§ What you have to do:
Exactly as written and without the pictures, output the entries below.

§ Supplied records:
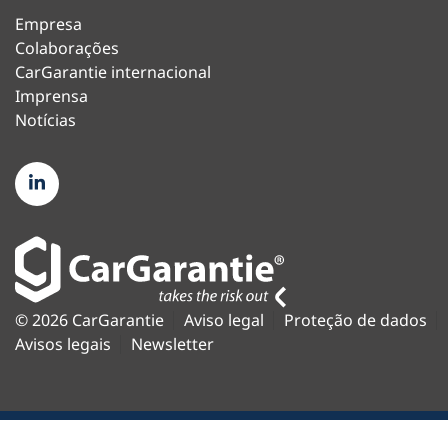
Empresa
Colaborações
CarGarantie internacional
Imprensa
Notícias
© 2026 CarGarantie
Aviso legal
Proteção de dados
Avisos legais
Newsletter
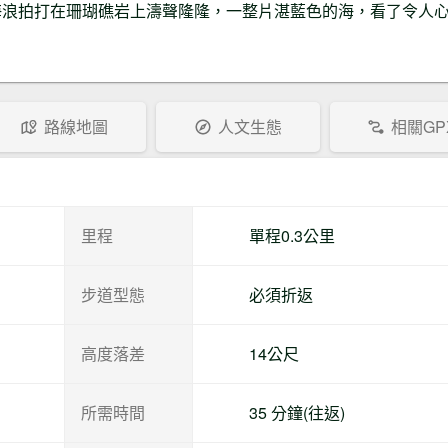
海浪拍打在珊瑚礁岩上濤聲隆隆，一整片湛藍色的海，看了令人
路線地圖
人文生態
相關GP
里程
單程0.3公里
步道型態
必須折返
高度落差
14公尺
所需時間
35 分鐘(往返)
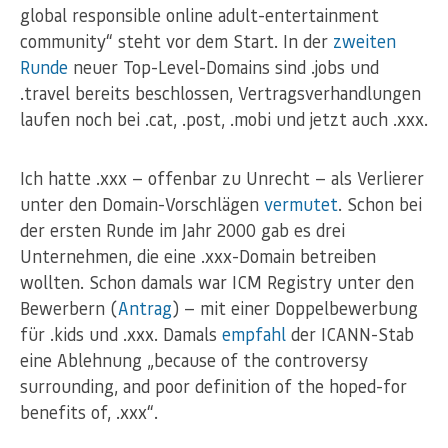
global responsible online adult-entertainment
community“ steht vor dem Start. In der
zweiten
Runde
neuer Top-Level-Domains sind .jobs und
.travel bereits beschlossen, Vertragsverhandlungen
laufen noch bei .cat, .post, .mobi und jetzt auch .xxx.
Ich hatte .xxx — offenbar zu Unrecht — als Verlierer
unter den Domain-Vorschlägen
vermutet
. Schon bei
der ersten Runde im Jahr 2000 gab es drei
Unternehmen, die eine .xxx-Domain betreiben
wollten. Schon damals war ICM Registry unter den
Bewerbern (
Antrag
) — mit einer Doppelbewerbung
für .kids und .xxx. Damals
empfahl
der ICANN-Stab
eine Ablehnung „because of the controversy
surrounding, and poor definition of the hoped-for
benefits of, .xxx“.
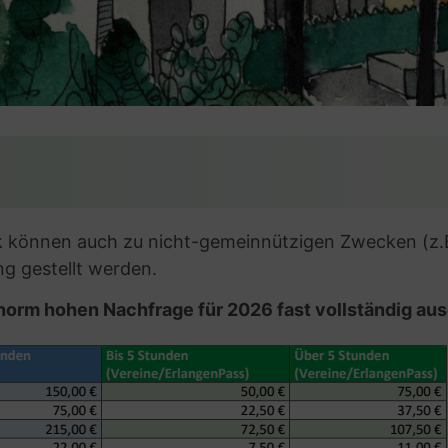
 können auch zu nicht-gemeinnützigen Zwecken (z.B.
g gestellt werden.
enorm hohen Nachfrage für 2026 fast vollständig au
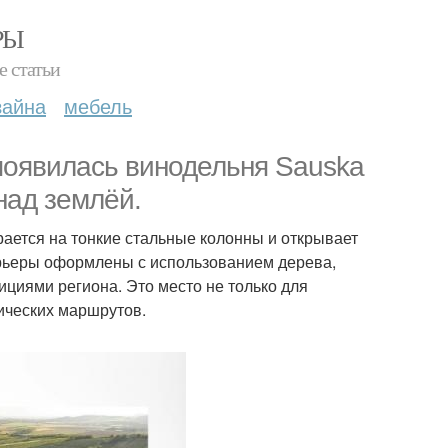
РЫ
е статьи
зайна
мебель
 появилась винодельня Sauska
 над землёй.
ается на тонкие стальные колонны и открывает
ерьеры оформлены с использованием дерева,
дициями региона. Это место не только для
тических маршрутов.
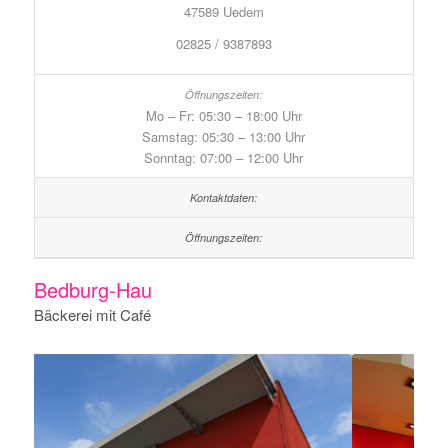
47589 Uedem
02825 / 9387893
Mo – Fr: 05:30 – 18:00 Uhr
Samstag: 05:30 – 13:00 Uhr
Sonntag: 07:00 – 12:00 Uhr
Bedburg-Hau
Bäckerei mit Café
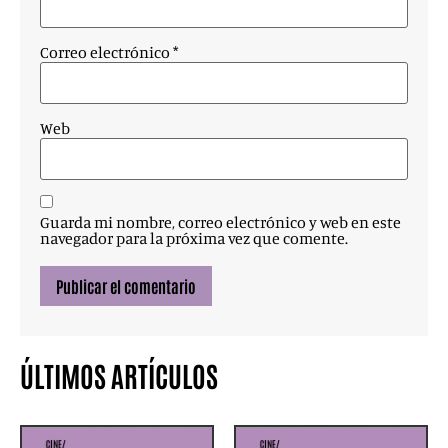
Correo electrónico
*
Web
Guarda mi nombre, correo electrónico y web en este
navegador para la próxima vez que comente.
ÚLTIMOS ARTÍCULOS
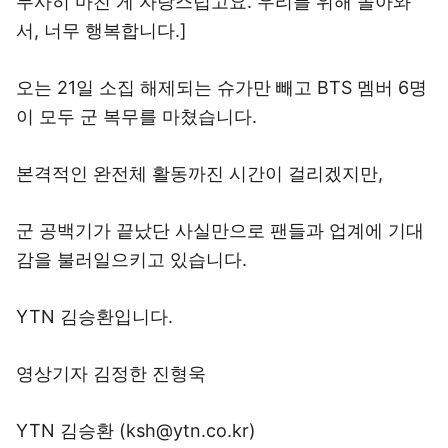
무사히 마친 게 자랑스럽고요. 우리를 위해 돌아와
서, 너무 행복합니다.]
오는 21일 소집 해제되는 슈가만 빼고 BTS 멤버 6명
이 모두 군 복무를 마쳤습니다.
본격적인 완전체 활동까진 시간이 걸리겠지만,
군 공백기가 끝났단 사실만으로 팬들과 업계에 기대
감을 불러일으키고 있습니다.
YTN 김승환입니다.
영상기자 김정한 진형욱
YTN 김승환 (ksh@ytn.co.kr)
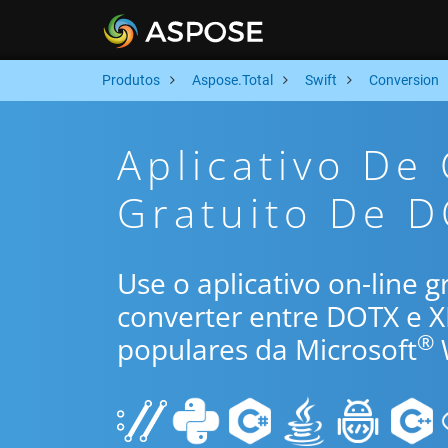
Produtos
Aspose.Total
Swift
Conversion
Aplicativo De
Gratuito De D
Use o aplicativo on-line 
converter entre DOTX e 
®
populares da Microsoft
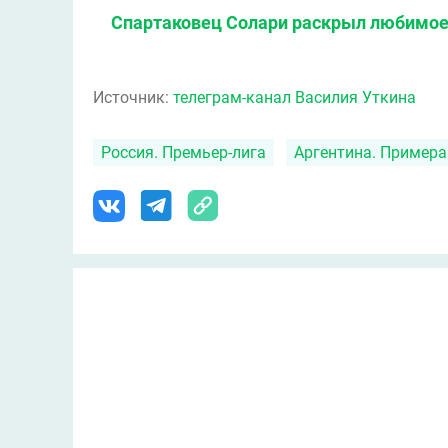
Спартаковец Солари раскрыл любимое
Источник:
телеграм-канал Василия Уткина
Россия. Премьер-лига
Аргентина. Примера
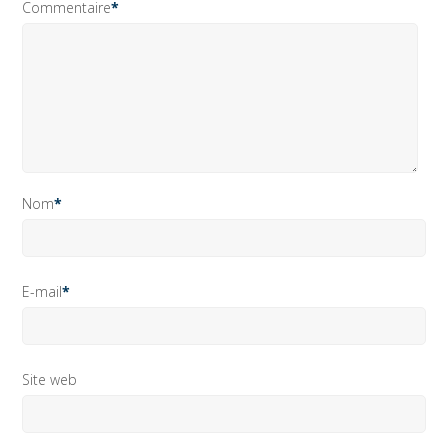
Commentaire
*
Nom
*
E-mail
*
Site web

§ Expected output:
Empresa
Colaborações
CarGarantie internacional
Imprensa
Notícias
© 2026 CarGarantie
Aviso legal
Proteção de dados
Avisos legais
Newsletter
海浪拍打在珊瑚礁岩上濤聲隆隆，一整片湛藍色的海，看了令人
路線地圖
人文生態
相關GP
里程
單程0.3公里
步道型態
必須折返
高度落差
14公尺
所需時間
35 分鐘(往返)
global responsible online adult-entertainment
community“ steht vor dem Start. In der
zweiten
Runde
neuer Top-Level-Domains sind .jobs und
.travel bereits beschlossen, Vertragsverhandlungen
laufen noch bei .cat, .post, .mobi und jetzt auch .xxx.
Ich hatte .xxx — offenbar zu Unrecht — als Verlierer
unter den Domain-Vorschlägen
vermutet
. Schon bei
der ersten Runde im Jahr 2000 gab es drei
Unternehmen, die eine .xxx-Domain betreiben
wollten. Schon damals war ICM Registry unter den
Bewerbern (
Antrag
) — mit einer Doppelbewerbung
für .kids und .xxx. Damals
empfahl
der ICANN-Stab
eine Ablehnung „because of the controversy
surrounding, and poor definition of the hoped-for
benefits of, .xxx“.
 können auch zu nicht-gemeinnützigen Zwecken (z.B.
g gestellt werden.
enorm hohen Nachfrage für 2026 fast vollständig au
РЫ
е статьи
зайна
мебель
 появилась винодельня Sauska
 над землёй.
ается на тонкие стальные колонны и открывает
ерьеры оформлены с использованием дерева,
дициями региона. Это место не только для
тических маршрутов.
47589 Uedem
02825 / 9387893
Mo – Fr: 05:30 – 18:00 Uhr
Samstag: 05:30 – 13:00 Uhr
Sonntag: 07:00 – 12:00 Uhr
Bedburg-Hau
Bäckerei mit Café
Correo electrónico
*
Web
Guarda mi nombre, correo electrónico y web en este
navegador para la próxima vez que comente.
ÚLTIMOS ARTÍCULOS
무사히 마친 게 자랑스럽고요. 우리를 위해 돌아와
서, 너무 행복합니다.]
오는 21일 소집 해제되는 슈가만 빼고 BTS 멤버 6명
이 모두 군 복무를 마쳤습니다.
본격적인 완전체 활동까진 시간이 걸리겠지만,
군 공백기가 끝났단 사실만으로 팬들과 업계에 기대
감을 불러일으키고 있습니다.
YTN 김승환입니다.
영상기자 김정한 진형욱
YTN 김승환 (ksh@ytn.co.kr)
Produtos
Aspose.Total
Swift
Conversion
Aplicativo De
Gratuito De D
Use o aplicativo on-line 
converter entre DOTX e 
®
populares da Microsoft
Спартаковец Солари раскрыл любимое
Источник:
телеграм-канал Василия Уткина
Россия. Премьер-лига
Аргентина. Примера
Commentaire
*
Nom
*
E-mail
*
Site web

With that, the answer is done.